I was traveling in Honduras, Guatemala, and Chiapas, Mexico, finding individuals who were making a living in entreprenuering ways. Much of this was done outside of the official economy, and it was everywhere, yet this was a “business culture” not unlike the one we have in the United States. What set the two places apart is that the business culture in the United States is supported by a financial system and government policy that supports the risk taker.
I grew up with this idea that [North] America is built on the hard work of small business. Its this romanticized notion that to be a small business is as [North] American as it gets. Yet the irony of this is that small businesses are derided for their inefficiency, lack of customer service, and a general lack of business sophistication. As [North] Americans we hate the idea of the small business itself in our economy, but we love the idea of what it means to be a small business owner. From this aspiration grows the millions of small businesses across the nation.
The US has a long history of this. The French traveller Alexis de Tocqueville, wrote in his book way back in 1835, how astonished he was during his trip to the United States not by “the marvelous grandeur of undertakings” in the newly founded nation, as much “as the innumerable multitude of small ones” he found everywhere. Everyone was in business for themselves- industrious, capable, and invested were the [North] American qualities. But what a small business was in 1835, to what we may consider a small business now is quite a different reality, as is the politics of business.
First consider one of the more astonishing claims I ran across in my business accounting class that suggested that 99.7% of the employees in the United States of America were employed by some 22.9 million small businesses spread across virtually every neighborhood across the country.
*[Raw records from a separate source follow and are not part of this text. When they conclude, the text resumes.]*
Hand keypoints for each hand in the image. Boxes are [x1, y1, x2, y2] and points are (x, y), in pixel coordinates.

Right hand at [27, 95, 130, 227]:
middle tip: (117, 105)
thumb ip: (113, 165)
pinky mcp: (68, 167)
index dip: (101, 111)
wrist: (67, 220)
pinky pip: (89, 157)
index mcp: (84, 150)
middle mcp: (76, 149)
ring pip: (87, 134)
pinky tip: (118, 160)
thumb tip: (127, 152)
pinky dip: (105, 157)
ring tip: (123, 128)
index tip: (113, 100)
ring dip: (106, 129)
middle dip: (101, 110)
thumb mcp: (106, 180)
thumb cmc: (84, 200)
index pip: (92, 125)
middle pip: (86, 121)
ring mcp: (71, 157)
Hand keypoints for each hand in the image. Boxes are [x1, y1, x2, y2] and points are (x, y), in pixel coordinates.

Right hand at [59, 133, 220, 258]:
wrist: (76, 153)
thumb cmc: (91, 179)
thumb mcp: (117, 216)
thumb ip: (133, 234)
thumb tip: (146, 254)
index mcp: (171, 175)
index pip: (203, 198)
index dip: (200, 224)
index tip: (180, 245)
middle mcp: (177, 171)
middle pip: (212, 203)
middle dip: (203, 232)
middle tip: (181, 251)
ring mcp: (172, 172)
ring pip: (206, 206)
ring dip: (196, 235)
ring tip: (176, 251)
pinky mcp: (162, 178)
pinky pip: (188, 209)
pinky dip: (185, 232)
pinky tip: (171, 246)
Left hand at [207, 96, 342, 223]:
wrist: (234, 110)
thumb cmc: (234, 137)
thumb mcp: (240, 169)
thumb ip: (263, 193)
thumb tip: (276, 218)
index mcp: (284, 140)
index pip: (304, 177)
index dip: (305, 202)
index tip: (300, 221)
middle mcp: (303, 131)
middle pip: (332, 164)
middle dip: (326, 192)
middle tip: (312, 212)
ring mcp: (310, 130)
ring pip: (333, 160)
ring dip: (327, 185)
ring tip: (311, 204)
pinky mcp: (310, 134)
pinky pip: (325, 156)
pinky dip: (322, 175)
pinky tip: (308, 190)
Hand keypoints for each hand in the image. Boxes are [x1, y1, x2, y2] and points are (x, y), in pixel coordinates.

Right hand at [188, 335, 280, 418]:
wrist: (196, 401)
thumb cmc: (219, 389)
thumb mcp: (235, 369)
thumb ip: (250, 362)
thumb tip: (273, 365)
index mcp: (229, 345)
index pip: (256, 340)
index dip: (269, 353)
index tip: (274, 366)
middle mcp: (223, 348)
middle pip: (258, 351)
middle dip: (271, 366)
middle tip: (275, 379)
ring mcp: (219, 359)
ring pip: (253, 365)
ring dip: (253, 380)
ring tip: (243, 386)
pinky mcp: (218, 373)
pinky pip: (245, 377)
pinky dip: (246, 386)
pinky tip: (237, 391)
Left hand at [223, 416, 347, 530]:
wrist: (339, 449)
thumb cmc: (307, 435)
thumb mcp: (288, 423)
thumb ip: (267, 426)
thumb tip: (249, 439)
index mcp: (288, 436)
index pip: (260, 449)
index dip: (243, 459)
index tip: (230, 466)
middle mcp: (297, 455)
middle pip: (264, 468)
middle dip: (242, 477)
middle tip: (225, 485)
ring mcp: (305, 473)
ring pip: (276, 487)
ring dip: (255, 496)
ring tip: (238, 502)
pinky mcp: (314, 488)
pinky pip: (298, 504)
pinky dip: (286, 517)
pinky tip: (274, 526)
That means that small business employs close to 56 million people in the Untied States. The Small Business Adminstration (SBA), where this information came from, also said that these same small businesses create more new jobs than larger firms.
When we frame our understanding of the economy through this lens of small business, its possible grasp how astonishing this statistic is. It took me a bit of time to process that places like Ambala Cash & Carry in Cerritos, a suburb of Los Angeles, and thousands of these sorts of business employs the vast majority of employable adults in the US. Yet my mind considers retail giant Walmart as the largest employer in the country, 2.2 million employees, pales in comparison to the collective employment of small businesses.
So I am not surprised that the 2016 Presidential candidates are all talking about small businesses right now.
Like Ted Cruz, within minutes of becoming a candidate for the Republican Party, was talking about how his wife created a bakery while in high school. He told us that this was a ‘small business’, I see that as a small business.
Then there is Nish Acharya, a contributor at Forbes, who wrote in a July article that Hilary Clinton, the leading Democratic Presidential nominee, gave “the most substantive economic address of the 2016 campaign to date.” Again, Clinton in her speech, brought small business owners to the center of the presidential politics. Promising to streamline government, make it easier to start businesses, procure from government, comply with regulation, and stressing the importance of access to capital for small business owners, the implication was that the economy of the nation was small business.
This ‘small business’ talk started with President Reagan framing the American Revolution being led by the interests of small business owners according to Mansel Blackford in A History of Small Business in America. That was a time when economists saw these sorts of enterprises as sources of economic rejuvenation, after large firms had failed to produce the steam necessary to get economic growth going in the United States. “We came to Washington confident that this small business spirit” extolled Reagan in his address to the nation, “could make America well and get our economy moving again. Well, it’s working.”
Remember Japan was knocking our big businesses around- from Toyota to Sony- we faced a “Samurai invasion” from the West. In the East, West Germany had risen from the ashes of World War II, all the while in France there was still talk about American colonialism in Continental Europe. For Reagan, and the Economists of the 1980’s, small business was a source of pride. In fact, it was these small manufacturing firms that were leading the US Space program to new heights.
We currently live in a similar reality, post 2008 economic collapse, big business has not been able to produce the jobs or the economic benefit across our economy. This is partly why I believe its become fashionable again to center policy in the 2016 Presidential race around small business. The cynical me thinks about how politicians are pandering to their constituency by placing small business at the center of the North American economy, after years of lauding the multinationals in a globalizing economy.
Small business is back as the poster child for what built the United States, and how it will keep building the nation. Clinton refers to “small businesses” receiving government contracts, which sounds a like a lot larger business model then my perception of “small.” A lot of my millennial friends are self- employed, entrepreneurs who are building their own form of a “small business” because of the economic turbulence left them on the curbside of the flailing economy. Yet, their business seems more of a “micro-entriprise” then a “small business” politicians are talking about.
So what precisely are we talking about? I think thats important to understand given all the stuff being tossed out in the political discourse. For me also, I seem to be thinking about development work and the role of small business in places like Honduras, Guatemala, and Chiapas, versus US multinationals plopping down maquiladoras in the hopes of creating a pathway to the middle class.